Two waves of displacements from Niger have been reported in Baga Sola area following the withdrawal of Chadian troops in Niger. Following an alert by CNARR – the Chadian Refugee Commission, the humanitarian community has noted the arrival, since 19 July, of several thousand people on a new site called Dar-el-Kheir, 14 km from Baga Sola. Registration operations finalized on 15 August by UNHCR and CNARR confirmed the arrival of 4,634 people, mostly women and children. An initial assistance in non-food items (including tarpaulins) by UNHCR and food rations by WFP was carried out to stabilize the situation pending further analysis of possible vulnerabilities. The NGO IRC also finalized six out of seven planned boreholes and is planning the distribution of WASH kits and the construction of latrines to meet the water, hygiene and sanitation needs of the population. The vaccination of children was carried out by UNICEF. People have access to health care through the mobile clinics covering Dar-al-Nahim site, less than a kilometer away. Moreover, following an alert by local authorities on 14 August, humanitarian partners have noted the arrival since 6 August of populations from the Peuhl community on a site called Dar-al-Amin near Dar-es-Salam refugee camp.
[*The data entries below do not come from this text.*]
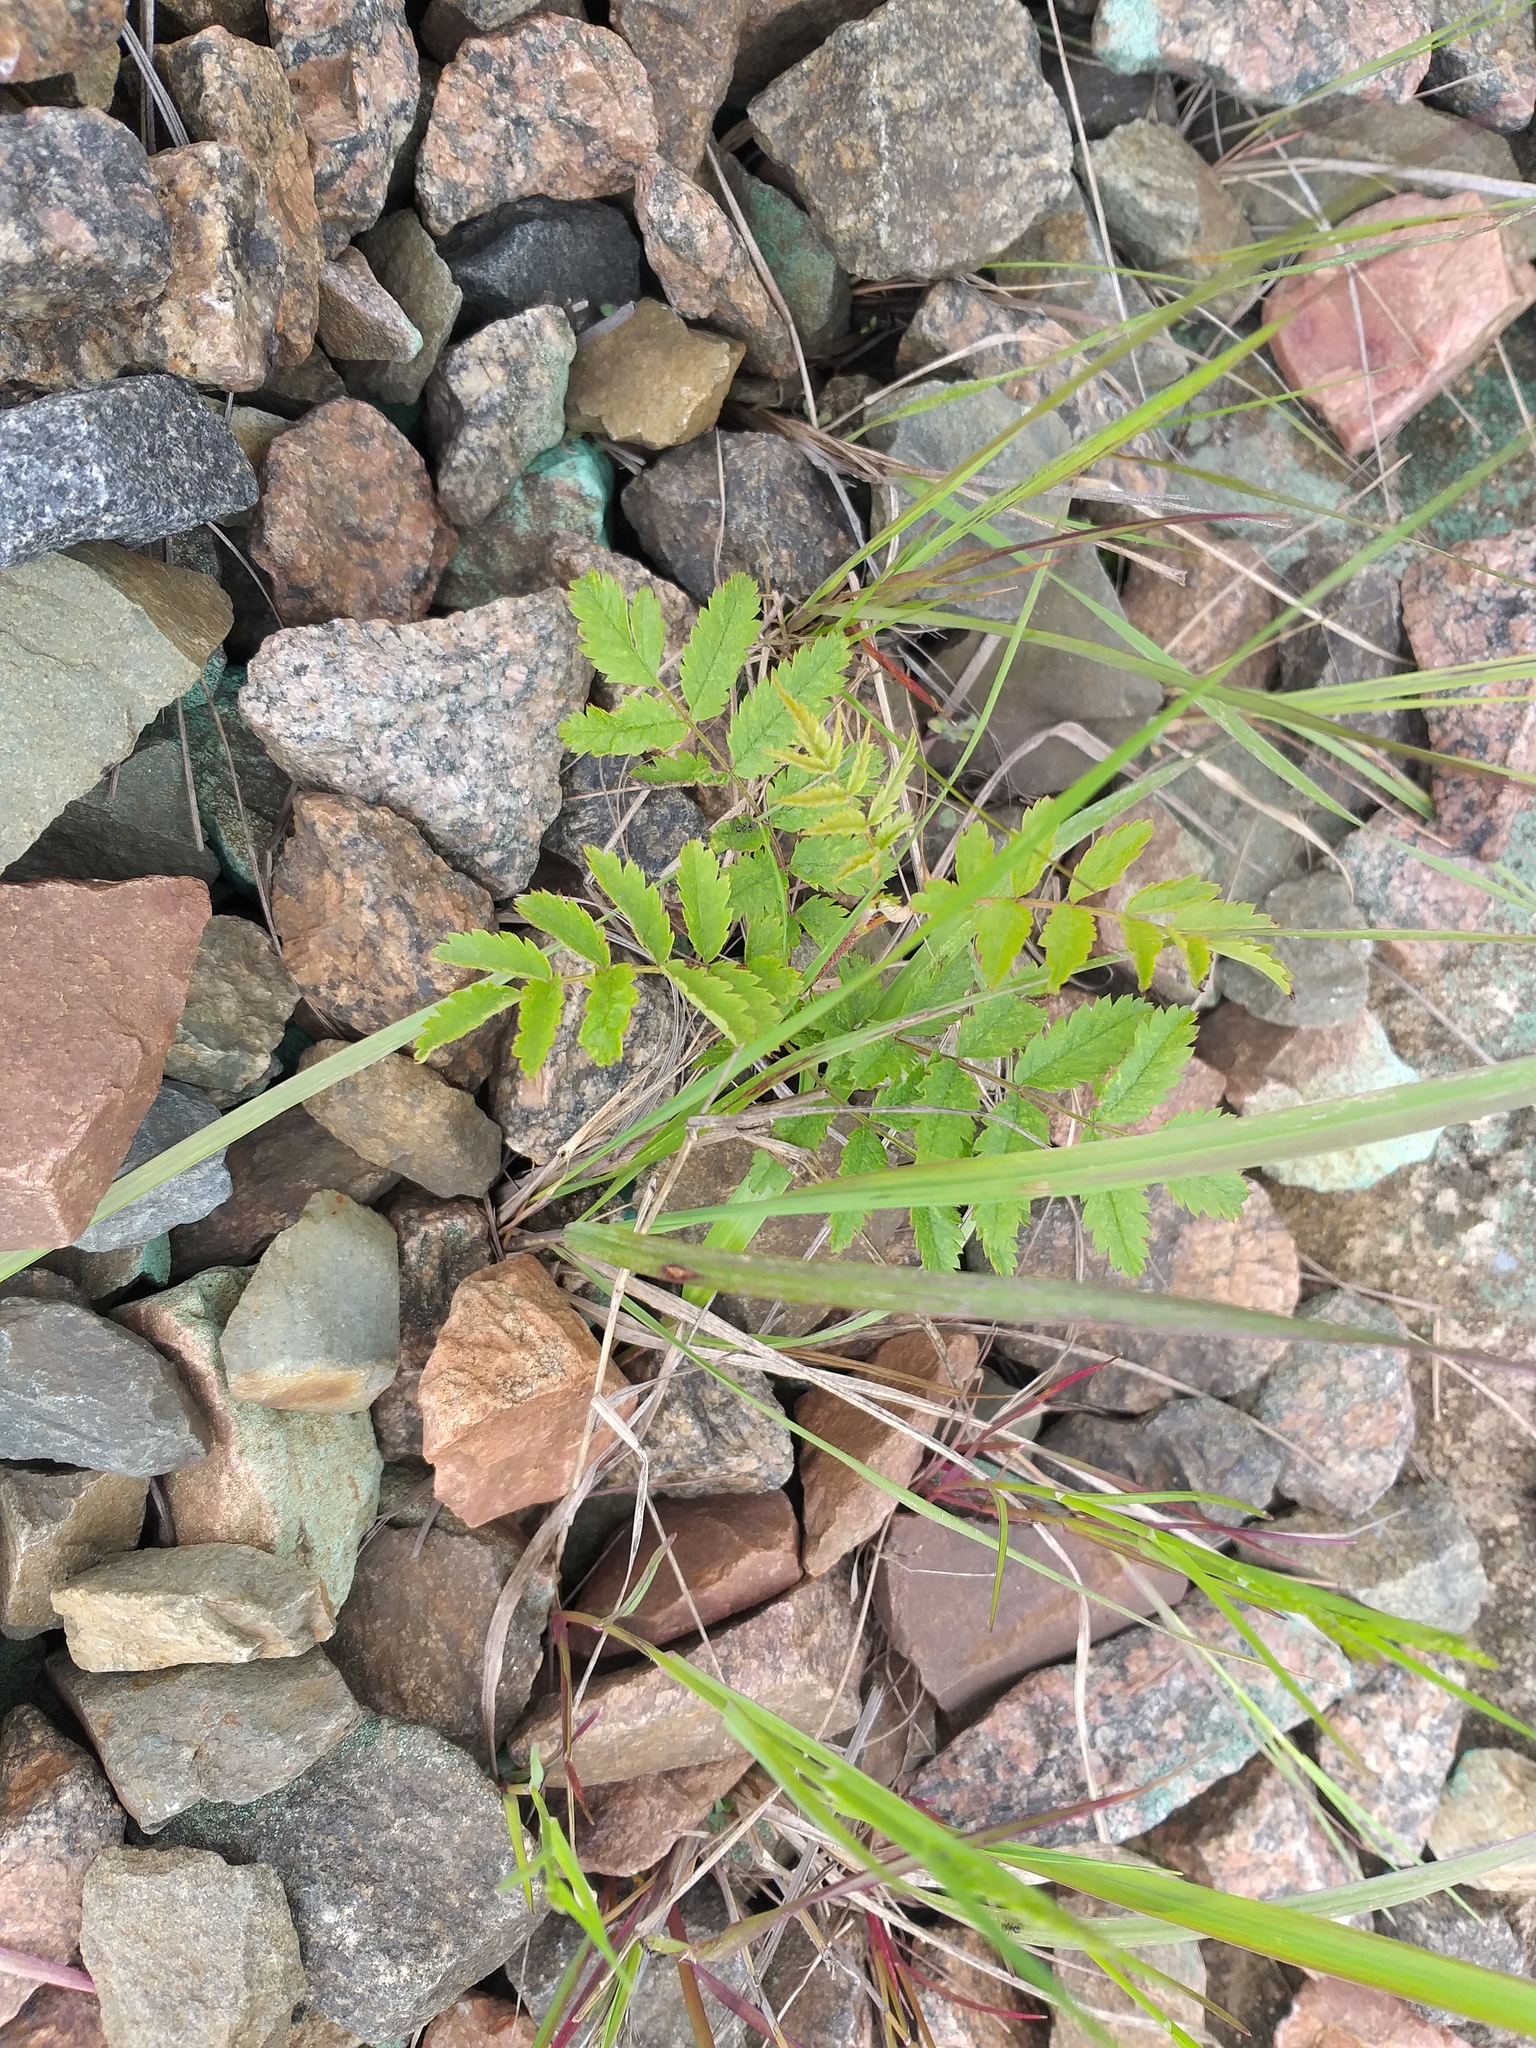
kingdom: Plantae
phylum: Tracheophyta
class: Magnoliopsida
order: Rosales
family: Rosaceae
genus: Sorbus
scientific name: Sorbus aucuparia
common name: Rowan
According to estimates by humanitarian partners during a mission to Dar-al-Amin carried out on 15 August, about 600 people have reportedly arrived on the site. No vulnerabilities requiring an emergency response have been identified.

In both cases, the populations are reportedly nomadic communities originally from central Chad (from Batha region on Dar-el-Kheir site, from Kanem region on Dar-al-Amin site), who left Chad several decades ago to settle in Niger in border areas. These two displacements were mainly motivated by a feeling of insecurity and fear of attacks after the withdrawal of the Chadian troops from Niger, as well as the hope of receiving humanitarian assistance in Chad, following exchanges with acquaintances already present in Baga Sola area.

Given this trend, it is essential to better understand the causes of these population movements, especially during the current period marked by traditional movements linked to transhumance and the beginning of the agricultural season. This analysis will ensure that assistance is based on vulnerabilities, and will avoid creating a pull factor for communities. The determination of the status of these newly displaced persons (refugees, returnees, internally displaced persons) by competent authorities is also a key issue.

Following the alert of the influx of people to Dar-el-Kheir, a Humanitarian Country Team (HCT) mission visited the Lac region from 2 to 4 August 2017. Led by the Humanitarian Coordinator, UNHCR, WFP, UNICEF and OCHA participated in the mission, as well as the Permanent Secretary of CNARR. The mission met with authorities, displaced communities in Dar-el-Kheir, the humanitarian community in the Lac region, and with displaced persons at Koulkimé 1 and 3 sites.

In order to identify residual vulnerabilities in the region's displacement locations, severity maps have been developed in each sector and highlight the response level and gaps per site. The consolidation of these sectoral analyzes makes it possible to identify the displacement locations (sites and villages) with the most severe multisector vulnerabilities, where new interventions must be directed. The severity map below underlines that the highest vulnerabilities are in the sites and villages of Ngouboua area and on the Daboua-Sabre Kouta axis.